▶ [INPUT MATERIAL]
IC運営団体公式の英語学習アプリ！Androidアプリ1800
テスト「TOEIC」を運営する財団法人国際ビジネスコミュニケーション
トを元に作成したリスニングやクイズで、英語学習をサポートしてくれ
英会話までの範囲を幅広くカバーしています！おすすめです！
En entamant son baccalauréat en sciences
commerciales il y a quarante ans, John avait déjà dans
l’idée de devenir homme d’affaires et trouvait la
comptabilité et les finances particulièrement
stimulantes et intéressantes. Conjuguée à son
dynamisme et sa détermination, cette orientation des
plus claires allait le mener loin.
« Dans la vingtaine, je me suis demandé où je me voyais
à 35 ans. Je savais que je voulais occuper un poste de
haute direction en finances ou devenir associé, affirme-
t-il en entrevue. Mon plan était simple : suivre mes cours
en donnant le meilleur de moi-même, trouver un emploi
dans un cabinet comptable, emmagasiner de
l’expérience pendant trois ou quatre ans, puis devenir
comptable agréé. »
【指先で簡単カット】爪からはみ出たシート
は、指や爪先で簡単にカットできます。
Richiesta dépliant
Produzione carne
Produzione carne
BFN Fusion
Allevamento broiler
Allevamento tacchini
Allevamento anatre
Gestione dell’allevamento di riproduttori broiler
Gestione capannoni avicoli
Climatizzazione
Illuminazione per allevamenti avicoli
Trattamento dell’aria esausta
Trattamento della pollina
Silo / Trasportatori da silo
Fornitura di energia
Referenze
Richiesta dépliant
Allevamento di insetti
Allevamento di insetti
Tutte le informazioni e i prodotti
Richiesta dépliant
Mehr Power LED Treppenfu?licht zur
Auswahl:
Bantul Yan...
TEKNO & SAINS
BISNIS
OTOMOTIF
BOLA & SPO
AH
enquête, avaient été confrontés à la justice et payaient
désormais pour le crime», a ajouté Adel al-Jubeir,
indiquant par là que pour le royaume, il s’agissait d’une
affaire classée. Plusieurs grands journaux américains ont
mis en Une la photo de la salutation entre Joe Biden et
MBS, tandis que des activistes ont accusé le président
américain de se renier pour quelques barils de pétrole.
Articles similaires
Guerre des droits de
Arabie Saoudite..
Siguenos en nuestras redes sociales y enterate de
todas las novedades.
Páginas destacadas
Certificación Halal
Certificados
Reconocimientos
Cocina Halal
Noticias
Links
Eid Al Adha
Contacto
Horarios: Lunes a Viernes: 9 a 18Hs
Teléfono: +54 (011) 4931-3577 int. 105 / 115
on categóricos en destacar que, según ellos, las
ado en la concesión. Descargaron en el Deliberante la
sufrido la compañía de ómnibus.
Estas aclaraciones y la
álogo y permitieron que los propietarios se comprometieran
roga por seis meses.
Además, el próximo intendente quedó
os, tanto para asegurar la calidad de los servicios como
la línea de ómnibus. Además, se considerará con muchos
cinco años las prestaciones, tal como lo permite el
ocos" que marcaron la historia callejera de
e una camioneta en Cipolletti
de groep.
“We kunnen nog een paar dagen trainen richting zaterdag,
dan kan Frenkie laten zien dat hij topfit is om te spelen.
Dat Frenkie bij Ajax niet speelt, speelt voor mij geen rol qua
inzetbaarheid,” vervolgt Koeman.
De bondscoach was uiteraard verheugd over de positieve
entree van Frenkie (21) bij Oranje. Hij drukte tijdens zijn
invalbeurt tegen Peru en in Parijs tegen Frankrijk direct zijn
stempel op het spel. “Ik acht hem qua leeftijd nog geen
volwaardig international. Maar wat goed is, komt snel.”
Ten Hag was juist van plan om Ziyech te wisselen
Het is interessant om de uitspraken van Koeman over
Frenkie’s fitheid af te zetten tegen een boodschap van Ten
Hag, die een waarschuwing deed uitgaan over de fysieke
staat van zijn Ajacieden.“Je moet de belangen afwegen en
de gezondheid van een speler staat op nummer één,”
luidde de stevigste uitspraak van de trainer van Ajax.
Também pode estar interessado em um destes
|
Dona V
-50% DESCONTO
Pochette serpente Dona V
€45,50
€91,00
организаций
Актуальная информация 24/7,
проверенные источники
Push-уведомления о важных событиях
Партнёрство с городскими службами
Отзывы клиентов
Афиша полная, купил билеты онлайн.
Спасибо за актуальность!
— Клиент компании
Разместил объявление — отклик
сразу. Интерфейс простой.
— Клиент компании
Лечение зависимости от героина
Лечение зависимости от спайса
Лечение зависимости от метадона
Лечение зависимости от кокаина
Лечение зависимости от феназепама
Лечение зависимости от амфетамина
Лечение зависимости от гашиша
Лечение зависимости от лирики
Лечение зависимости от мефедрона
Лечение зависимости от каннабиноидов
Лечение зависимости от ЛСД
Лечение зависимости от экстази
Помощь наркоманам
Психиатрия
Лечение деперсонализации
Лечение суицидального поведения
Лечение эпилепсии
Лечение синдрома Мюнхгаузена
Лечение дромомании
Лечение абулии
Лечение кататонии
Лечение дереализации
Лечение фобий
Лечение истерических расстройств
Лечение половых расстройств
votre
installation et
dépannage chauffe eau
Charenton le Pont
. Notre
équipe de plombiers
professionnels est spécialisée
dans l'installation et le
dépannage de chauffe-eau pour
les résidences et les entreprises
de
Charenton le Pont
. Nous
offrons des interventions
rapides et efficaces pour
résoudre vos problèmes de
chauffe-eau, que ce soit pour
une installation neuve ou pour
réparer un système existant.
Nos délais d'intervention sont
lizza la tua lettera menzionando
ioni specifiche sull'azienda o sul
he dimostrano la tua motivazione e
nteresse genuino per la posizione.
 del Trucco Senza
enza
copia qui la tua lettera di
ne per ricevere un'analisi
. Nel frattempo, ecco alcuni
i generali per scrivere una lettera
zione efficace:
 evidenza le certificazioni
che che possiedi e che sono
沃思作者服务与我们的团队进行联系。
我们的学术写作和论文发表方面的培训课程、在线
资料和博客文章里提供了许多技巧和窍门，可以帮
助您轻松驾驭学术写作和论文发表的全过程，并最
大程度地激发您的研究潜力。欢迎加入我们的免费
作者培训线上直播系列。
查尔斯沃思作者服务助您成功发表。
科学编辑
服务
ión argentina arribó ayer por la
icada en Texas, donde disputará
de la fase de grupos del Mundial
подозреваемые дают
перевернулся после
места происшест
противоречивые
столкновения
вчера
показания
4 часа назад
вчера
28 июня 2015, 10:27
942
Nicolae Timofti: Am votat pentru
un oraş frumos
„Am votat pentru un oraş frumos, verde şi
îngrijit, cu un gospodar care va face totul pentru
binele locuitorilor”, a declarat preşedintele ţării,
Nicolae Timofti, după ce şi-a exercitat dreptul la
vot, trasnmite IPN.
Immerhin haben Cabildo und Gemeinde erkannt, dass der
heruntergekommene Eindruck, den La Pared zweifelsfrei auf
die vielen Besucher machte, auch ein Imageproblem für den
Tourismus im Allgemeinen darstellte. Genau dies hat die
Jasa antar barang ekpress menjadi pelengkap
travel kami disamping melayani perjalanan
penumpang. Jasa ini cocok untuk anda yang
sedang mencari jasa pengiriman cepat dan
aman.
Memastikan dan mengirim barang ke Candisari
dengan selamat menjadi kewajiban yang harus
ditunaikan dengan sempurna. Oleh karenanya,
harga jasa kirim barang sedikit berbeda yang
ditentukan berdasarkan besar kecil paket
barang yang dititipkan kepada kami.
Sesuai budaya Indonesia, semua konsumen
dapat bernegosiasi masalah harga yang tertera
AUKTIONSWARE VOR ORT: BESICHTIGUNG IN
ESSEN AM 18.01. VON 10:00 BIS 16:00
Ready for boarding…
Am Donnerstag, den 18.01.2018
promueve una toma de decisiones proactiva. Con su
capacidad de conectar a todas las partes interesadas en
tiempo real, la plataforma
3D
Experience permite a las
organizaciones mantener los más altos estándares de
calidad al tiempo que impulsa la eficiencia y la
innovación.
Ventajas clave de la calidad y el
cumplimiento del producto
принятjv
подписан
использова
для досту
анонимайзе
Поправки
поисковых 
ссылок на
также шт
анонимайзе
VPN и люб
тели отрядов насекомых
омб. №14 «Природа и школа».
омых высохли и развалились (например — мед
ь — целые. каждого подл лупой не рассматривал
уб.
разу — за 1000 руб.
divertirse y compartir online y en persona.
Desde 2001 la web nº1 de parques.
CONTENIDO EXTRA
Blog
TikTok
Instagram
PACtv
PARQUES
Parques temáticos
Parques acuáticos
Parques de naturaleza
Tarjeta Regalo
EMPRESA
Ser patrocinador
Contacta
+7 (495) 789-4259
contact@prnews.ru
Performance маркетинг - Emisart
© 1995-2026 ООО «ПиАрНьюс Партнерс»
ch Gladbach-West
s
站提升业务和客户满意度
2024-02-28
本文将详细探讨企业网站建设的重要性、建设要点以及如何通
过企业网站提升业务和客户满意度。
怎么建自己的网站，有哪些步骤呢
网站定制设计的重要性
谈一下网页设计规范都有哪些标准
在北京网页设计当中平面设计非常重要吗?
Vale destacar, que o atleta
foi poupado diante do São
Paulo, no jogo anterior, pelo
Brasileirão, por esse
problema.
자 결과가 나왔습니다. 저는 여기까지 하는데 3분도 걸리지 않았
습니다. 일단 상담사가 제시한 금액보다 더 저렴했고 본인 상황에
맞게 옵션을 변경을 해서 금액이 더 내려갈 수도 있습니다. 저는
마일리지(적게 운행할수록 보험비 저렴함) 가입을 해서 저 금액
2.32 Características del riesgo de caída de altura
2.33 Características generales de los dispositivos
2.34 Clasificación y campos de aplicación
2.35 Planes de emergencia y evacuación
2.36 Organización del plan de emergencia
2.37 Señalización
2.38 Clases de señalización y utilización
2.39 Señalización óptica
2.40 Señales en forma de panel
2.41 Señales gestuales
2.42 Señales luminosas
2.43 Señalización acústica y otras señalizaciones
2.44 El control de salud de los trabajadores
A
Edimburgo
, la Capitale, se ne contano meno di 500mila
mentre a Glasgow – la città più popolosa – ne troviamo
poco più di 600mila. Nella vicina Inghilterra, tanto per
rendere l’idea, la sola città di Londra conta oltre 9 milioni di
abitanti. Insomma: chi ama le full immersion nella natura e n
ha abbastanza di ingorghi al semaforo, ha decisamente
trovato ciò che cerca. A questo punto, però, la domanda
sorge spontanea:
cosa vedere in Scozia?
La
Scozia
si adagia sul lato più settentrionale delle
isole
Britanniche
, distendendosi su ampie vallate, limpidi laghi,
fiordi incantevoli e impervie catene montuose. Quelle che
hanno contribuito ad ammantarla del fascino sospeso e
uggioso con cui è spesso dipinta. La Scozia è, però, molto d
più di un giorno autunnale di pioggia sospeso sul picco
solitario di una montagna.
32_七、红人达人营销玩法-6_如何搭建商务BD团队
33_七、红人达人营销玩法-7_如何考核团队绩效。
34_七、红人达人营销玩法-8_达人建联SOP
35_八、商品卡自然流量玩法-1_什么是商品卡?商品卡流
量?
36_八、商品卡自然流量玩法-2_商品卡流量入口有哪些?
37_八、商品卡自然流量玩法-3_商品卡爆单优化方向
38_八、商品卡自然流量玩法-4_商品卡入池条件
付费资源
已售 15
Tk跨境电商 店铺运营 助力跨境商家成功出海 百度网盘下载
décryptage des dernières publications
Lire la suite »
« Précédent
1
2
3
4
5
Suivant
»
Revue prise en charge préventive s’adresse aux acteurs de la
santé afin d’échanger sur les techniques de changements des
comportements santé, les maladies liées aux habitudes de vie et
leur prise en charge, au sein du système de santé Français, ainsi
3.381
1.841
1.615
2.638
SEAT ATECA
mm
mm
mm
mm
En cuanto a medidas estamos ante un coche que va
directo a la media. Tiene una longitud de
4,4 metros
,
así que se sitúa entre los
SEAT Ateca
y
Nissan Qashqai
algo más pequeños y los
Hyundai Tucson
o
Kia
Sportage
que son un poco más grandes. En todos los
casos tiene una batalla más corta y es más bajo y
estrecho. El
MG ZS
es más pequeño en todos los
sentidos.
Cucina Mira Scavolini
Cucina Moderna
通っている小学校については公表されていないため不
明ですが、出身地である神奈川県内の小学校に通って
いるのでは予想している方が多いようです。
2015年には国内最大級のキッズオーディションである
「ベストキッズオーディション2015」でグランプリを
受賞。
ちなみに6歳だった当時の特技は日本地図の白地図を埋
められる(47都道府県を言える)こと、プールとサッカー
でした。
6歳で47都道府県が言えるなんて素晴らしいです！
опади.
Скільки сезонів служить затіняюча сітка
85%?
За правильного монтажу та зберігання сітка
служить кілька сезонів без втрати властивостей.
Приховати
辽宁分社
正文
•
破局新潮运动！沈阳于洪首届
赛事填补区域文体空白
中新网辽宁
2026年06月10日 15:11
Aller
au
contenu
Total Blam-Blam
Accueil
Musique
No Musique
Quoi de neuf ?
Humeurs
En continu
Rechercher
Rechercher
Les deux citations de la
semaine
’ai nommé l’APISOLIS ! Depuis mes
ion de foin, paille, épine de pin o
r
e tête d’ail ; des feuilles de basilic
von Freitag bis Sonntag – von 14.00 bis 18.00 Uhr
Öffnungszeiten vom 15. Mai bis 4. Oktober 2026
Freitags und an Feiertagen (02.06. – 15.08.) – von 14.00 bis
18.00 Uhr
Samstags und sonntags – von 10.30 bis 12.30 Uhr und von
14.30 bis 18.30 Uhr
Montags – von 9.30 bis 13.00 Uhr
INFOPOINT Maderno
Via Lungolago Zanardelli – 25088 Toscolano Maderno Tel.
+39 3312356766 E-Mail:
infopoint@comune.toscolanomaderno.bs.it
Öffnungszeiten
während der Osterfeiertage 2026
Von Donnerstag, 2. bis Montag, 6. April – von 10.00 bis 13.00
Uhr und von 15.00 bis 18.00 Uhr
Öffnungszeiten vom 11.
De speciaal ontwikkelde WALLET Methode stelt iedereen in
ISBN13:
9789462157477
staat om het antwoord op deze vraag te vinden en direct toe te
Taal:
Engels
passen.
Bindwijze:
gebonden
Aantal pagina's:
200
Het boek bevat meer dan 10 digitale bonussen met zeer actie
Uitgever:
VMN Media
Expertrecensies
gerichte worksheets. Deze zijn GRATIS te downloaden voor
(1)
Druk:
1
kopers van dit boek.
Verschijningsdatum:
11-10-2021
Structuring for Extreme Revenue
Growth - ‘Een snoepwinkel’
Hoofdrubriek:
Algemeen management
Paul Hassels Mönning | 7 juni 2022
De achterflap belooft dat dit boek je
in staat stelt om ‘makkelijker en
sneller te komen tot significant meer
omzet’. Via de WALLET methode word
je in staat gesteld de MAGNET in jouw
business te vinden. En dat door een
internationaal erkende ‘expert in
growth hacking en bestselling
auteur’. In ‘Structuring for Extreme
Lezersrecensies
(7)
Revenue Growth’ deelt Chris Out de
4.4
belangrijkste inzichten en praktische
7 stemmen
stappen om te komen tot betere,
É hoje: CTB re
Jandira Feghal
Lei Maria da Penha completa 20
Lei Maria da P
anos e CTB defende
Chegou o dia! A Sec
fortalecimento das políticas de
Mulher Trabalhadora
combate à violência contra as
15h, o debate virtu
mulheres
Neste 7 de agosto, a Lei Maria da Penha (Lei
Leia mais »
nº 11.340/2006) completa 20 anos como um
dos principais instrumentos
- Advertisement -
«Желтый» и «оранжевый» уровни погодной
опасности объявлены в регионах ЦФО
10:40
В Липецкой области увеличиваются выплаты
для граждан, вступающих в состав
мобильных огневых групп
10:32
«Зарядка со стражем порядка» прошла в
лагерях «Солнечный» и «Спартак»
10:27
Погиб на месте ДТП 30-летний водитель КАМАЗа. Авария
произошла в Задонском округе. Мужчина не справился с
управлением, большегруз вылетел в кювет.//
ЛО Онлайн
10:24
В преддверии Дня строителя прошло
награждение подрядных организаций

▶ [WORK ORDER] Repeat exactly the lines of the records from the one containing "произошла в Задонском" to the last, and include no line outside that stretch.

▶ [SOLUTION TO THE PROBLEM]
произошла в Задонском округе. Мужчина не справился с
управлением, большегруз вылетел в кювет.//
ЛО Онлайн
10:24
В преддверии Дня строителя прошло
награждение подрядных организаций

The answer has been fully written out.